Hi Debezium Team,
I'm running Debezium Engine for MySQL in a large-scale environment and experiencing severe performance issues. Looking for guidance on optimization.
Environment Setup
Debezium Engine (not Kafka Connect)
Scale: ~150 databases × ~400 tables = 58,000-60,000 total tables
Started from old binlog position (catching up on backlog)

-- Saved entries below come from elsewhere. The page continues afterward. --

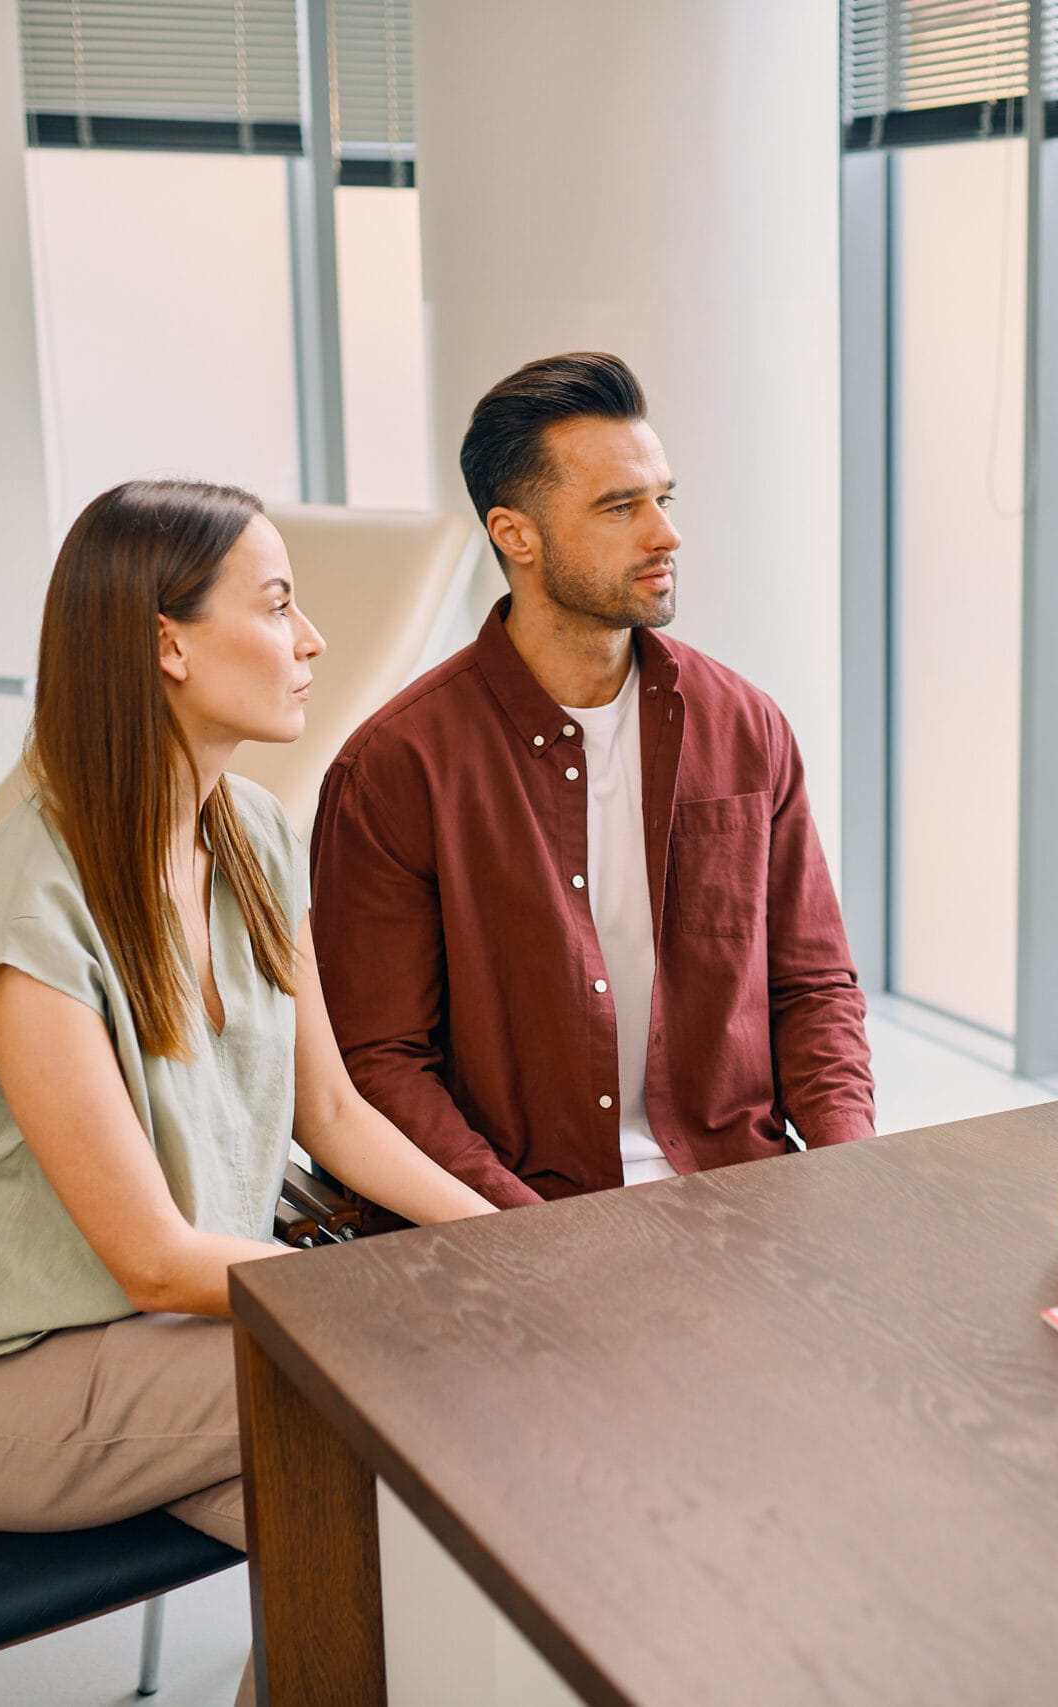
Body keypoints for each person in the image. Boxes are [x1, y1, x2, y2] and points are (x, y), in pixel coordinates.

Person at [0, 482, 494, 1604]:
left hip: (171, 1343)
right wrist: (394, 1300)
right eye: (279, 604)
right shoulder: (30, 899)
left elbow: (327, 1115)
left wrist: (513, 1246)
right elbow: (147, 1252)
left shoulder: (255, 835)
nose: (312, 640)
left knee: (403, 1570)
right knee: (420, 1398)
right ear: (166, 647)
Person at [311, 351, 873, 1221]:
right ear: (516, 535)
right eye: (621, 507)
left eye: (663, 499)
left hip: (741, 1201)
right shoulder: (396, 768)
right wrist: (527, 1234)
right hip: (517, 1222)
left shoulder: (745, 726)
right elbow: (379, 1060)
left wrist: (850, 1179)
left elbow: (813, 987)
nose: (665, 534)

Current throughput: Only 500-600 records/second
Problem: At this rate, unable to catch up with ongoing database changes
Configuration
Kafka Producer Settings
properties
linger.ms=15
batch.size=32768
retries=5
delivery.timeout.ms=160000
request.timeout.ms=30000
# Serialization
key.serializer=org.apache.kafka.common.serialization.StringSerializer
value.serializer=org.apache.kafka.common.serialization.StringSerializer
# SASL/Security
sasl_enable=true
security.protocol=SASL_PLAINTEXT
sasl.mechanism=PLAIN
Debezium Engine Settings
properties# Connector
connector.class=io.debezium.connector.mysql.MySqlConnector
topic.prefix=prod
# Snapshot
snapshot.mode=no_data
snapshot.locking.mode=none
# Batching
max.batch.size=600
max.queue.size=2400
# Offset Storage
offset.storage=org.apache.kafka.connect.storage.KafkaOffsetBackingStore
offset.storage.replication.factor=3
offset.storage.partitions=1
offset.flush.interval.ms=0
offset.flush.timeout.ms=10000
offset.storage.topic.producer.acks=1
# Schema History
schema.history.internal.producer.acks=1
schema.history.internal.recover.from.snapshot=true
schema.history.internal.kafka.recovery.poll.interval.ms=10000000
database.history.store.only.captured.tables.ddl=true
# Data Handling
decimal.handling.mode=double
include.schema.changes=true
# Converters
key.converter=org.apache.kafka.connect.json.JsonConverter
value.converter=org.apache.kafka.connect.json.JsonConverter
key.converter.schemas.enable=false
value.converter.schemas.enable=false
converter.schemas.enable=false
# Heartbeat & Partitioning
heartbeat.interval.ms=30000
enable.custom.partitioner=true
partitioner.class=com.pe.dataplatform.common.utils.kafkawriter.KafkaCustomPartitioner
# Timeouts
consumer.request.timeout.ms=30000
producer.request.timeout.ms=30000
Questions
right now it is not able to catch up with ongoing database changes, is there way to increase this throughput ?
we were using maxwell previously, and it was able to process 3k to 5k records per second.
are we missing anything from the configuration part?